Le Olimpiadi tenutesi nella Germania Ovest nel 1972 furono indelebilmente segnate dall’attacco terroristico di Settembre nero, un’organizzazione palestinese. Tra il 5 e il 6 settembre un gruppo di terroristi riuscì a entrare all’interno del villaggio olimpico, uccise due atleti israeliani e ne prese altri nove in ostaggio. La loro liberazione ad opera della polizia tedesca si dimostrò un’operazione fallimentare. Fu così che morirono tutti gli atleti sequestrati (11 in totale), oltre a un poliziotto tedesco e cinque terroristi. Le Olimpiadi non vennero annullate, ma solo sospese per un giorno.

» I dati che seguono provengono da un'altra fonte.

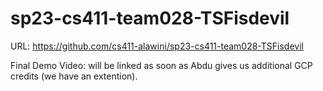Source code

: # sp23-cs411-team028-TSFisdevil
URL: https://github.com/cs411-alawini/sp23-cs411-team028-TSFisdevil

Final Demo Video: will be linked as soon as Abdu gives us additional GCP credits (we have an extention).
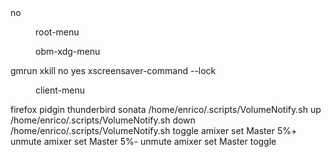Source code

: </keybind>
    <keybind key="W-C-Down">
      <action name="GrowToEdgeSouth"/>
    </keybind>
    <keybind key="W-C-A-Right">
      <action name="MoveToEdgeEast"/>
    </keybind>
    <keybind key="W-C-A-Left">
      <action name="MoveToEdgeWest"/>
    </keybind>
    <keybind key="W-C-A-Up">
      <action name="MoveToEdgeNorth"/>
    </keybind>
    <keybind key="W-C-A-Down">
      <action name="MoveToEdgeSouth"/>
    </keybind>
    <keybind key="A-Tab">
      <action name="DesktopNext">
      </action>
    </keybind>
    <keybind key="A-S-Tab">
      <action name="SendToDesktopNext">
        <follow>no</follow>
      </action>
    </keybind>
    <keybind key="A-space">
      <action name="ToggleShowDesktop"/>
    </keybind>
    <keybind key="A-Return">
      <action name="ShowMenu">
        <menu>root-menu</menu>
      </action>
    </keybind>
    <keybind key="S-A-Return">
      <action name="ShowMenu">
        <menu>obm-xdg-menu</menu>
      </action>
    </keybind>
    <keybind key="A-F2">
      <action name="Execute">
        <execute>gmrun</execute>
      </action>
    </keybind>
    <keybind key="A-F4">
      <action name="Close"/>
    </keybind>
    <keybind key="A-F5">
      <action name="Execute">
        <execute>xkill</execute>
      </action>
    </keybind>
    <keybind key="A-F10">
      <action name="Reconfigure"/>
    </keybind>
    <keybind key="A-F11">
      <action name="Restart"/>
    </keybind>
    <keybind key="A-F12">
      <action name="Exit"/>
      <prompt>no</prompt>
    </keybind>
    <keybind key="A-BackSpace">
      <action name="Exit"/>
      <prompt>yes</prompt>
    </keybind>
    <keybind key="A-Escape">
      <action name="Execute">
        <execute>xscreensaver-command --lock</execute>
      </action>
    </keybind>
    <keybind key="A-Menu">
      <action name="ShowMenu">
        <menu>client-menu</menu>
      </action>
    </keybind>
    <keybind key="XF86HomePage">
      <action name="Execute">
        <execute>firefox</execute>
      </action>
    </keybind>
    <keybind key="XF86Bluetooth">
      <action name="Execute">
        <execute>pidgin</execute>
      </action>
    </keybind>
    <keybind key="XF86Mail">
      <action name="Execute">
        <execute>thunderbird</execute>
      </action>
    </keybind>
    <keybind key="XF86Launch1">
      <action name="Execute">
        <execute>sonata</execute>
      </action>
    </keybind>
    <keybind key="XF86AudioRaiseVolume">
      <action name="Execute">
        <execute>/home/enrico/.scripts/VolumeNotify.sh up</execute>
      </action>
    </keybind>
    <keybind key="XF86AudioLowerVolume">
      <action name="Execute">
        <execute>/home/enrico/.scripts/VolumeNotify.sh down</execute>
      </action>
    </keybind>
    <keybind key="XF86AudioMute">
      <action name="Execute">
        <execute>/home/enrico/.scripts/VolumeNotify.sh toggle</execute>
      </action>
    </keybind>
    <keybind key="XF86AudioRaiseVolume">
     <action name="Execute">
       <command>amixer set Master 5%+ unmute</command>
     </action>
   </keybind>
   <keybind key="XF86AudioLowerVolume">
     <action name="Execute">
       <command>amixer set Master 5%- unmute</command>
     </action>
   </keybind>
   <keybind key="XF86AudioMute">
     <action name="Execute">
       <command>amixer set Master toggle</command>
     </action>
   </keybind>
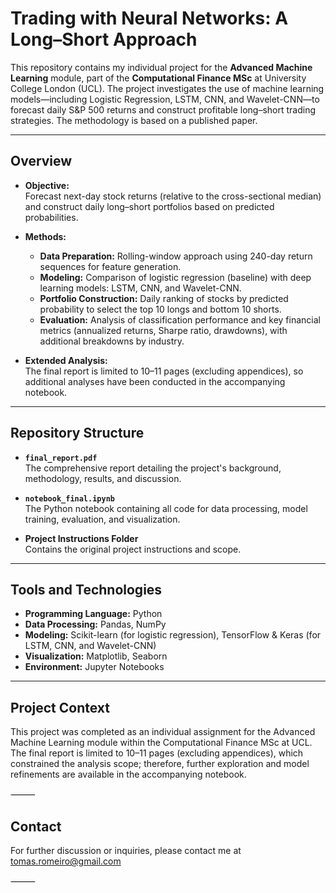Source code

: # Trading with Neural Networks: A Long–Short Approach

This repository contains my individual project for the **Advanced Machine Learning** module, part of the **Computational Finance MSc** at University College London (UCL). The project investigates the use of machine learning models—including Logistic Regression, LSTM, CNN, and Wavelet-CNN—to forecast daily S&P 500 returns and construct profitable long–short trading strategies. The methodology is based on a published paper.

---

## Overview

- **Objective:**  
  Forecast next-day stock returns (relative to the cross-sectional median) and construct daily long–short portfolios based on predicted probabilities.

- **Methods:**  
  - **Data Preparation:** Rolling-window approach using 240-day return sequences for feature generation.  
  - **Modeling:** Comparison of logistic regression (baseline) with deep learning models: LSTM, CNN, and Wavelet-CNN.  
  - **Portfolio Construction:** Daily ranking of stocks by predicted probability to select the top 10 longs and bottom 10 shorts.  
  - **Evaluation:** Analysis of classification performance and key financial metrics (annualized returns, Sharpe ratio, drawdowns), with additional breakdowns by industry.

- **Extended Analysis:**  
  The final report is limited to 10–11 pages (excluding appendices), so additional analyses have been conducted in the accompanying notebook.

---

## Repository Structure

- **`final_report.pdf`**  
  The comprehensive report detailing the project's background, methodology, results, and discussion.

- **`notebook_final.ipynb`**  
  The Python notebook containing all code for data processing, model training, evaluation, and visualization.

- **Project Instructions Folder**  
  Contains the original project instructions and scope.

---

## Tools and Technologies

- **Programming Language:** Python
- **Data Processing:** Pandas, NumPy
- **Modeling:** Scikit-learn (for logistic regression), TensorFlow & Keras (for LSTM, CNN, and Wavelet-CNN)
- **Visualization:** Matplotlib, Seaborn
- **Environment:** Jupyter Notebooks

---

## Project Context

This project was completed as an individual assignment for the Advanced Machine Learning module within the Computational Finance MSc at UCL. The final report is limited to 10–11 pages (excluding appendices), which constrained the analysis scope; therefore, further exploration and model refinements are available in the accompanying notebook.

⸻

## Contact

For further discussion or inquiries, please contact me at tomas.romeiro@gmail.com

⸻
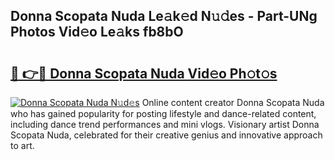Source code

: ## Donna Scopata Nuda Le𝚊k𝚎d N𝚞𝚍es - Part-UNg Photos Vid𝚎o Le𝚊ks fb8bO

# <h2><a href="http://fbevevc.evod.top/?m=Donna+Scopata+Nuda">🔗 👉🔴 Donna Scopata Nuda Vid𝚎o Ph𝚘t𝚘s</a></h2>

[![Donna Scopata Nuda N𝚞d𝚎s](https://i.imgur.com/8V9OHl7.gif)](http://fbevevc.evod.top/?m=Donna+Scopata+Nuda)
Online content creator Donna Scopata Nuda who has gained popularity for posting lifestyle and dance-related content, including dance trend performances and mini vlogs. Visionary artist Donna Scopata Nuda, celebrated for their creative genius and innovative approach to art. 
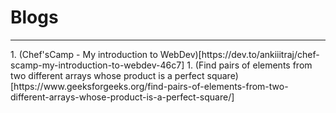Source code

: <h1>Blogs</h1>
<hr>
1. (Chef'sCamp - My introduction to WebDev)[https://dev.to/ankiiitraj/chef-scamp-my-introduction-to-webdev-46c7]
1. (Find pairs of elements from two different arrays whose product is a perfect square)[https://www.geeksforgeeks.org/find-pairs-of-elements-from-two-different-arrays-whose-product-is-a-perfect-square/]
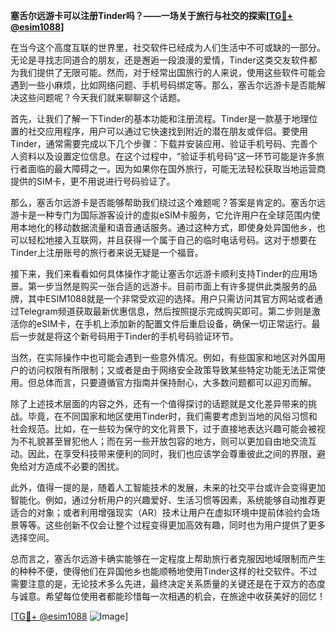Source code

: **塞舌尔远游卡可以注册Tinder吗？——一场关于旅行与社交的探索[[TG💪+ @esim1088](https://t.me/s/esim1088)]**

在当今这个高度互联的世界里，社交软件已经成为人们生活中不可或缺的一部分。无论是寻找志同道合的朋友，还是邂逅一段浪漫的爱情，Tinder这类交友软件都为我们提供了无限可能。然而，对于经常出国旅行的人来说，使用这些软件可能会遇到一些小麻烦，比如网络问题、手机号码绑定等。那么，塞舌尔远游卡是否能解决这些问题呢？今天我们就来聊聊这个话题。

首先，让我们了解一下Tinder的基本功能和注册流程。Tinder是一款基于地理位置的社交应用程序，用户可以通过它快速找到附近的潜在朋友或伴侣。要使用Tinder，通常需要完成以下几个步骤：下载并安装应用、验证手机号码、完善个人资料以及设置定位信息。在这个过程中，“验证手机号码”这一环节可能是许多旅行者面临的最大障碍之一。因为如果你在国外旅行，可能无法轻松获取当地运营商提供的SIM卡，更不用说进行号码验证了。

那么，塞舌尔远游卡是否能够帮助我们绕过这个难题呢？答案是肯定的。塞舌尔远游卡是一种专门为国际游客设计的虚拟eSIM卡服务，它允许用户在全球范围内使用本地化的移动数据流量和语音通话服务。通过这种方式，即使身处异国他乡，也可以轻松地接入互联网，并且获得一个属于自己的临时电话号码。这对于想要在Tinder上注册账号的旅行者来说无疑是一个福音。

接下来，我们来看看如何具体操作才能让塞舌尔远游卡顺利支持Tinder的应用场景。第一步当然是购买一张合适的远游卡。目前市面上有许多提供此类服务的品牌，其中ESIM1088就是一个非常受欢迎的选择。用户只需访问其官方网站或者通过Telegram频道获取最新优惠信息，然后按照提示完成购买即可。第二步则是激活你的eSIM卡，在手机上添加新的配置文件后重启设备，确保一切正常运行。最后一步就是将这个新号码用于Tinder的手机号码验证环节。

当然，在实际操作中也可能会遇到一些意外情况。例如，有些国家和地区对外国用户的访问权限有所限制；又或者是由于网络安全政策导致某些特定功能无法正常使用。但总体而言，只要遵循官方指南并保持耐心，大多数问题都可以迎刃而解。

除了上述技术层面的内容之外，还有一个值得探讨的话题就是文化差异带来的挑战。毕竟，在不同国家和地区使用Tinder时，我们需要考虑到当地的风俗习惯和社会规范。比如，在一些较为保守的文化背景下，过于直接地表达兴趣可能会被视为不礼貌甚至冒犯他人；而在另一些开放包容的地方，则可以更加自由地交流互动。因此，在享受科技带来便利的同时，我们也应该学会尊重彼此之间的界限，避免给对方造成不必要的困扰。

此外，值得一提的是，随着人工智能技术的发展，未来的社交平台或许会变得更加智能化。例如，通过分析用户的兴趣爱好、生活习惯等因素，系统能够自动推荐更适合的对象；或者利用增强现实（AR）技术让用户在虚拟环境中提前体验约会场景等等。这些创新不仅会让整个过程变得更加高效有趣，同时也为用户提供了更多选择空间。

总而言之，塞舌尔远游卡确实能够在一定程度上帮助旅行者克服因地域限制而产生的种种不便，使得他们在异国他乡也能顺畅地使用Tinder这样的社交软件。不过需要注意的是，无论技术多么先进，最终决定关系质量的关键还是在于双方的态度与诚意。希望每位使用者都能珍惜每一次相遇的机会，在旅途中收获美好的回忆！

[[TG💪+ @esim1088](https://t.me/s/esim1088) ![Image](https://i.postimg.cc/4NQfJmqS/Snipaste-2025-05-13-00-14-12.png)]
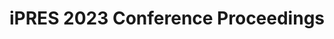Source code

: ---
abstract: null
creators: []
date: null
document_url: https://www.ideals.illinois.edu/items/128305/bitstreams/428975/data.pdf
grand_parent: iPRES
institutions: []
keywords:
- conference proceedings
landing_page_url: https://hdl.handle.net/2142/121102
language: eng
layout: publication
license: CC-BY 4.0 International
notes_url: null
parent: iPRES 2023
presentation_url: null
publication_type: unknown
size: null
source_name: iPRES
title: iPRES 2023 Conference Proceedings
year: 2023
---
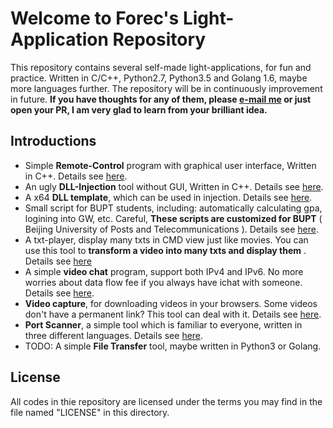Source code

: # Welcome to Forec's Light-Application Repository
This repository contains several self-made light-applications, for fun and practice. Written in C/C++, Python2.7, Python3.5 and Golang 1.6, maybe more languages further. The repository will be in continuously improvement in future. **If you have thoughts for any of them, please [e-mail me](mailto:forec@bupt.edu.cn) or just open your PR, I am very glad to learn from your brilliant idea.**

## Introductions
* Simple **Remote-Control** program with graphical user interface, Written in C++. Details see [here](/remote-control).
* An ugly **DLL-Injection** tool without GUI, Written in C++. Details see [here](/inject).
* A x64 **DLL template**, which can be used in injection. Details see [here](/injectDLL).
* Small script for BUPT students, including: automatically calculating gpa, logining into GW, etc. Careful, **These scripts are customized for BUPT** ( Beijing University of Posts and Telecommunications ). Details see [here](/scripts-for-bupt).
* A txt-player, display many txts in CMD view just like movies. You can use this tool to **transform a video into many txts and display them** . Details see [here](/txt-player)
* A simple **video chat** program, support both IPv4 and IPv6. No more worries about data flow fee if you always have ichat with someone. Details see [here](/lan-ichat).
* **Video capture**, for downloading videos in your browsers. Some videos don't have a permanent link? This tool can deal with it. Details see [here](/video-capture).
* **Port Scanner**, a simple tool which is familiar to everyone, written in three different languages. Details see [here](/port-scanner).
* TODO: A simple **File Transfer** tool, maybe written in Python3 or Golang.


## License
All codes in thie repository are licensed under the terms you may find in the file named "LICENSE" in this directory.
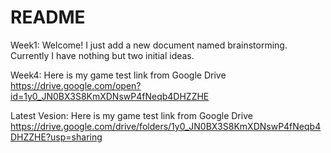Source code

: 
# README
Week1:
Welcome!
I just add a new document named brainstorming. Currently I have nothing but two initial ideas.

Week4:
Here is my game test link from Google Drive
https://drive.google.com/open?id=1y0_JN0BX3S8KmXDNswP4fNeqb4DHZZHE

Latest Vesion:
Here is my game test link from Google Drive
https://drive.google.com/drive/folders/1y0_JN0BX3S8KmXDNswP4fNeqb4DHZZHE?usp=sharing
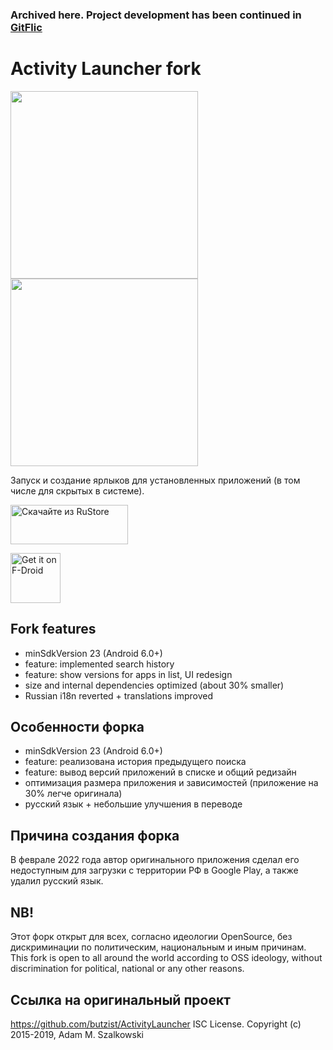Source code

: ### Archived here. Project development has been continued in [GitFlic](https://gitflic.ru/project/sash0k/activitylauncher)

Activity Launcher fork
=================
<img src="images/1.png" width="300"> <img src="images/3.png" width="300">

Запуск и создание ярлыков для установленных приложений (в том числе для скрытых в системе).

<a href="https://apps.rustore.ru/app/de.szalkowski.activitylauncher.rustore_fork" target="_blank">
<img src="images/rustore.png" width="188" height="63" alt="Скачайте из RuStore"/></a>

[<img src="https://fdroid.gitlab.io/artwork/badge/get-it-on.png"
     alt="Get it on F-Droid"
     height="80">](https://f-droid.org/packages/de.szalkowski.activitylauncher.rustore_fork/)

Fork features
------------
* minSdkVersion 23 (Android 6.0+)
* feature: implemented search history
* feature: show versions for apps in list, UI redesign
* size and internal dependencies optimized (about 30% smaller)
* Russian i18n reverted + translations improved 

Особенности форка
------------
* minSdkVersion 23 (Android 6.0+)
* feature: реализована история предыдущего поиска
* feature: вывод версий приложений в списке и общий редизайн
* оптимизация размера приложения и зависимостей (приложение на 30% легче оригинала)
* русский язык + небольшие улучшения в переводе

Причина создания форка
------------
В феврале 2022 года автор оригинального приложения сделал его недоступным для загрузки с территории РФ в Google Play, а также удалил русский язык.

NB!
------------
Этот форк открыт для всех, согласно идеологии OpenSource, без дискриминации по политическим, национальным и иным причинам.
This fork is open to all around the world according to OSS ideology, without discrimination for political, national or any other reasons.

Ссылка на оригинальный проект
------------
https://github.com/butzist/ActivityLauncher
ISC License. Copyright (c) 2015-2019, Adam M. Szalkowski
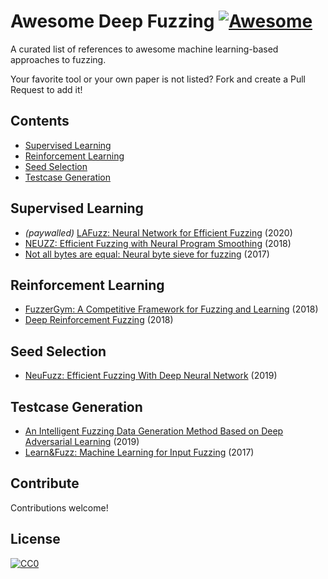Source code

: # Awesome Deep Fuzzing [![Awesome](https://awesome.re/badge.svg)](https://awesome.re)

A curated list of references to awesome machine learning-based approaches to fuzzing.

Your favorite tool or your own paper is not listed? Fork and create a Pull Request to add it!

## Contents

- [Supervised Learning](#supervised)
- [Reinforcement Learning](#reinforcement-learning)
- [Seed Selection](#seed-selection)
- [Testcase Generation](#testcase-generation)

## Supervised Learning

- _(paywalled)_ [LAFuzz: Neural Network for Efficient Fuzzing](https://ieeexplore.ieee.org/abstract/document/9288180) (2020)
- [NEUZZ: Efficient Fuzzing with Neural Program Smoothing](https://arxiv.org/abs/1807.05620)
  (2018)
- [Not all bytes are equal: Neural byte sieve for fuzzing](https://arxiv.org/abs/1711.04596)
  (2017)

## Reinforcement Learning
- [FuzzerGym: A Competitive Framework for Fuzzing and Learning](https://arxiv.org/abs/1807.07490)
  (2018)
- [Deep Reinforcement Fuzzing](https://arxiv.org/abs/1801.04589)
  (2018)

## Seed Selection

- [NeuFuzz: Efficient Fuzzing With Deep Neural Network](https://ieeexplore.ieee.org/document/8672949)
  (2019)

## Testcase Generation

- [An Intelligent Fuzzing Data Generation Method Based on Deep Adversarial Learning](https://ieeexplore.ieee.org/abstract/document/8691434)
  (2019)
- [Learn&Fuzz: Machine Learning for Input Fuzzing](https://arxiv.org/abs/1701.07232)
  (2017)

## Contribute

Contributions welcome!

## License

[![CC0](http://mirrors.creativecommons.org/presskit/buttons/88x31/svg/cc-zero.svg)](http://creativecommons.org/publicdomain/zero/1.0)
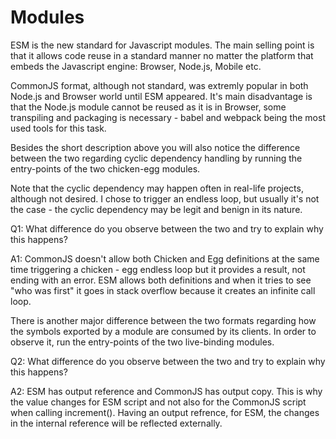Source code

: # Modules

ESM is the new standard for Javascript modules. The main selling point is that it allows code reuse in a standard manner no matter the platform that embeds the Javascript engine: Browser, Node.js, Mobile etc.

CommonJS format, although not standard, was extremly popular in both Node.js and Browser world until ESM appeared.
It's main disadvantage is that the Node.js module cannot be reused as it is in Browser, some transpiling and packaging is necessary - babel and webpack being the most used tools for this task.

Besides the short description above you will also notice the difference between the two regarding cyclic dependency handling by running the entry-points of the two chicken-egg modules.

Note that the cyclic dependency may happen often in real-life projects, although not desired. I chose to trigger an endless loop, but usually it's not the case - the cyclic dependency may be legit and benign in its nature.

Q1: What difference do you observe between the two and try to explain why this happens?

A1: CommonJS doesn't allow both Chicken and Egg definitions at the same time triggering a chicken - egg endless loop but it provides a result, not ending with an error.
ESM allows both definitions and when it tries to see "who was first" it goes in stack overflow because it creates an infinite call loop.

There is another major difference between the two formats regarding how the symbols exported by a module are consumed by its clients. In order to observe it, run the entry-points of the two live-binding modules.

Q2: What difference do you observe between the two and try to explain why this happens?

A2: ESM has output reference and CommonJS has output copy. This is why the value changes for ESM script and not also for the CommonJS script when calling increment(). Having an output refrence, for ESM, the changes in the internal reference will be reflected externally.
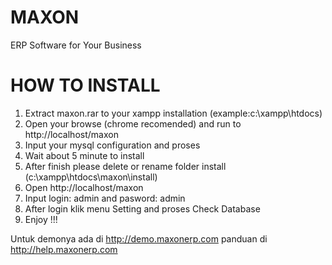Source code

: MAXON
=====

ERP Software for Your Business

HOW TO INSTALL
==============
1. Extract maxon.rar to your xampp installation (example:c:\xampp\htdocs)
2. Open your browse (chrome recomended) and run to http://localhost/maxon
4. Input your mysql configuration and proses
5. Wait about 5 minute to install
6. After finish please delete or rename folder install (c:\xampp\htdocs\maxon\install)
5. Open http://localhost/maxon
6. Input login: admin and pasword: admin
7. After login klik menu Setting and proses Check Database
8. Enjoy !!!


Untuk demonya ada di http://demo.maxonerp.com
panduan di http://help.maxonerp.com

Mosca 1980 e Los Angeles 1984: le Olimpiadi dei boicottaggi

I Giochi Olimpici probabilmente non sono mai stati semplici competizioni sportive, soprattutto al tempo della Guerra Fredda tra Stati Uniti e Unione Sovietica. Ne sono la dimostrazione le due edizioni di Mosca 1980 e Los Angeles 1984. A seguito dell’invasione sovietica dell’Afghanistan (1979), gli USA decise di boicottare i Giochi di Mosca. Furono seguiti da altri 65 Paesi (tra cui il Canada, la Germania Ovest, il Giappone, la Cina, il blocco delle nazioni arabe). Invece altri Paesi del blocco occidentale (come Italia, Francia, Gran Bretagna) parteciparono alle Olimpiadi ma senza bandiera e inno nazionale (presentandosi sotto le insegne del CIO). Per vendicarsi del boicottaggio, l’Unione Sovietica non partecipò alle successive olimpiadi di Los Angeles. Fu seguita da altri 14 Paesi filosovietici (come Bulgaria, Cecoslovacchia, Polonia, Ungheria, Cuba, Germania Est).

Altri boicottaggi

Oltre a Mosca 1980 e Los Angeles, altre edizioni sono state boicottate. È successo infatti anche a Melbourne 1956 (boicottate dalla Cina per la partecipazione di Taiwan, da Egitto, Iraq e Libano per protestare contro l’invasione del Sinai da parte di Israele, da Paesi Bassi, Spagna e Svizzera in segno di protesta per la repressione da parte sovietica della rivolta ungherese), a Montréal 1976 (boicottate da gran parte dei Paesi africani per protestare contro la squadra di rugby della Nuova Zelanda andata a giocare in Sudafrica, da anni escluso dalle Olimpiadi per le sue politiche di apartheid), a Seul 1988 (boicottate dalla Corea del Nord, seguita anche da Cuba ed Etiopia).

Le Olimpiadi e le guerre

Il fondatore delle moderne Olimpiadi (il barone Pierre de Coubertin) sperava che i Giochi impedissero le guerra, ma così non fu. Infatti le Olimpiadi del 1916 (a Berlino) non si disputarono a causa della prima guerra mondiale (1914-1918), e lo stesso avvenne nel 1940 (a Tokyo) e nel 1944 (a Londra) a causa della seconda guerra mondiale (1939-1945). Inoltre i Paesi vincitori della prima guerra mondiale e quelli della seconda impedirono alle nazioni sconfitte di partecipare rispettivamente ai Giochi di Anversa 1920 e a quelli di Londra 1948.